Pandora-Papiere

Rechtsstaat in der Pflicht

Das neue Datenkonvolut über geheime Vermögen Hunderter Politiker und Amtsträger ist etwas größer als das der Panama Papers. Gesetzlich ist seit den Enthüllungen vor fünf Jahren einiges geschehen.

Rechtsstaat in der Pflicht

Ein neues Datenleck hat das Vermögen von mehr als 330 Politikern und Amtsträgern in fast 100 Ländern in Trusts, Stiftungen und Briefkastenfirmen in die Öffentlichkeit gebracht. Ein internationales Netzwerk von Investigativjournalisten wertete 11,9 Millionen bislang geheime Dokumente von 14 in Steueroasen tätigen Finanzdienstleistern aus. Das Datenkonvolut ist damit etwas größer als das der Panama Papers, die auf einen einzigen Finanzdienstleister zurückgingen und 2016 in die Öffentlichkeit gelangten. So weit die Fakten. Bekannte Namen wie der jordanische König Abdullah, der tschechische Premierminister Andrej Babiš und der frühere britische Premier Tony Blair sind unter den Enthüllten. Wie es scheint, steht Deutschland nicht im Mittelpunkt. Nichts davon ist nachrecherchierbar, da nur ein begrenzter Kreis von Journalisten Zugang hat.

Briefkastenfirmen sind nicht verboten. Rechtswidrig ist es aber, wenn durch diese Kon­struktion Steuern hinterzogen oder gesetzliche Meldepflichten etwa für Träger öffentlicher Ämter verletzt werden. Solche Straftaten müssen geahndet werden. Wie die Sachverhalte im Einzelnen zu bewerten sind, ist nun genau zu klären. Ein Journalistennetzwerk kann das nicht. Die Aufklärung gehört in einem Rechtsstaat in die Hand der Strafverfolgung und der Gerichte. Die Auswertung der Panama Papers wurde in Deutschland zentral bei der Finanzverwaltung in Hessen mit Ermittlern in Kassel gebündelt. Auf rund 72 Mill. Euro aus Steuernachzahlungen und Strafen im In- und Ausland belief sich die in diesem Februar veröffentlichte Bilanz. Die dazu benötigten Daten mussten die Behörden selbst aus illegalen Quellen ankaufen. Es zeigt, dass sich das Pressenetzwerk nicht als Robin-Hood-Bewegung versteht.

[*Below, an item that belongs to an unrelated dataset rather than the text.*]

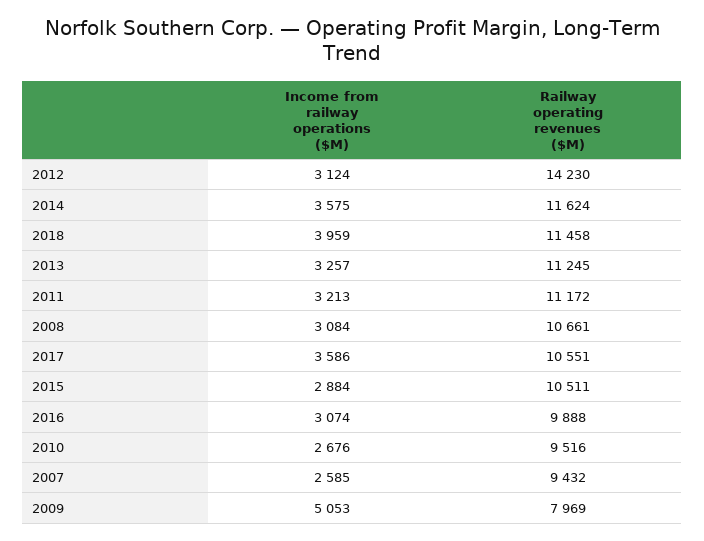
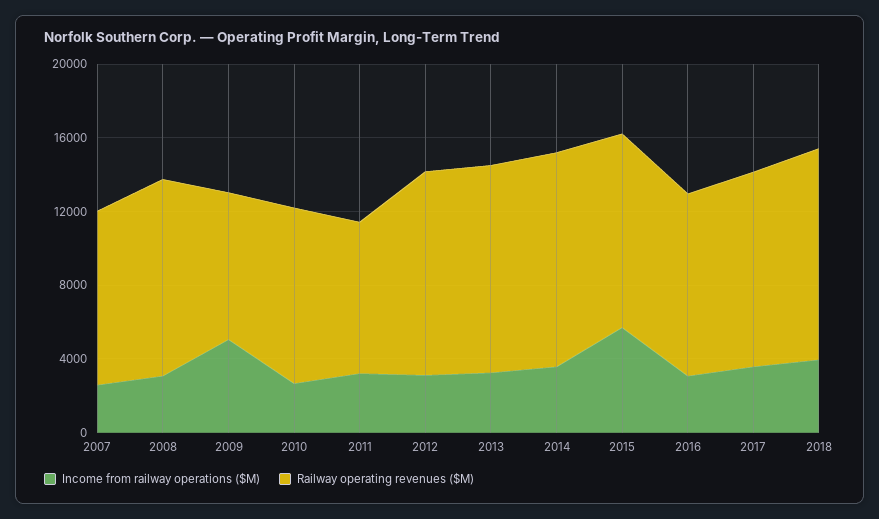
Railway operating revenues ($M), 2012: 14230 -> 11000
Railway operating revenues ($M), 2011: 11172 -> 8000
Income from railway operations ($M), 2015: 2884 -> 6000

Gesetzlich ist einiges geschehen: Ein Transparenzregister legt hierzulande für Behörden die wirtschaftlich Berechtigten offen. Mit der jüngsten Geldwäschereform wurde das Transparenzregister zum Vollregister erweitert, so dass Daten innerhalb Europas einsehbar sind. Einen globalen Datenaustausch gibt es in Steuerfragen. Wo sich Lücken zeigen, muss der Gesetzgeber nachbessern. Nicht hilfreich sind indessen Schnellschüsse wie die des SPD-Vorsitzenden Norbert Walter-Borjans. Er forderte härtere Strafen für die Verletzung von Meldepflichten. Wenn die beim Bundesfinanzministerium aufgehängte Anti-Geldwäsche-Einheit FIU nicht einmal in der Lage ist, Meldungen zeitgerecht zu bearbeiten, ist bei Vollmundigkeit allerdings Vorsicht geboten.